Hervé Morin : Je crois profondément à la vertu de la formation par alternance, qui est un immense facteur d'insertion professionnelle. Par ailleurs, les jeunes comme les moins jeunes vivent les difficultés de notre pays.

Dazibao : Devant la mission parlementaire sur Karachi, François Léotard vous a cité nommément comme l'un des ses collaborateurs au ministère de la défense ayant eu directement à traiter le contrat Agosta ainsi qu'ayant reçu le fameux intermédiaire libanais imposé à la dernière minute. Quid du sujet des rétrocommissions ?

Hervé Morin : J'étais en charge des relations avec le Parlement et des restructurations. Bien loin des contrats d'armement. Je ne me suis jamais occupé de ces affaires. Tous ceux qui sont au cabinet pourraient en témoigner.

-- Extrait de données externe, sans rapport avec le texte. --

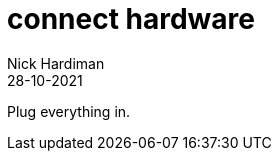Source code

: = connect hardware  
Nick Hardiman 
:source-highlighter: highlight.js
:revdate: 28-10-2021

Plug everything in.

Et je n'ai jamais rencontré de ma vie M. Takieddine.

Sympathy for the devil : Dans l'affaire WikiLeaks, l'intérêt national, déjà invoqué dans l'affaire Bettencourt, est à nouveau utilisé. Qu'en pensez-vous ?

Hervé Morin : Des responsables gouvernementaux doivent être en mesure de pouvoir échanger en toute liberté sans que ces conversations soient divulguées. Considérer que la transparence des démocraties nous mène sur ces chemins est une erreur.

Jimmy : M. Lagarde, député Nouveau Centre et membre du bureau de l'Assemblée nationale, doit voter, le 15 décembre, pour ou contre la transmission de documents sur l'affaire Karachi au juge Trévidic. Etes-vous favorable à la transmission des documents à la justice ?

Hervé Morin : Tout ce qui peut aider la justice dans la découverte de la vérité doit être fait.

Florian : En tant qu'ancien ministre de la défense, comment qualifieriez-vous la situation actuelle en Côte d'Ivoire et quels sont les risques potentiels pour les ressortissants français dans le pays ?

Hervé Morin : Les Ivoiriens se sont prononcés, ils ont désigné leur nouveau chef d'Etat, Alassane Ouattara, la démocratie doit être respectée. Ce pays a trop souffert de ses divisions pour qu'il plonge à nouveau dans une crise majeure. J'espère que l'intérêt général l'emportera.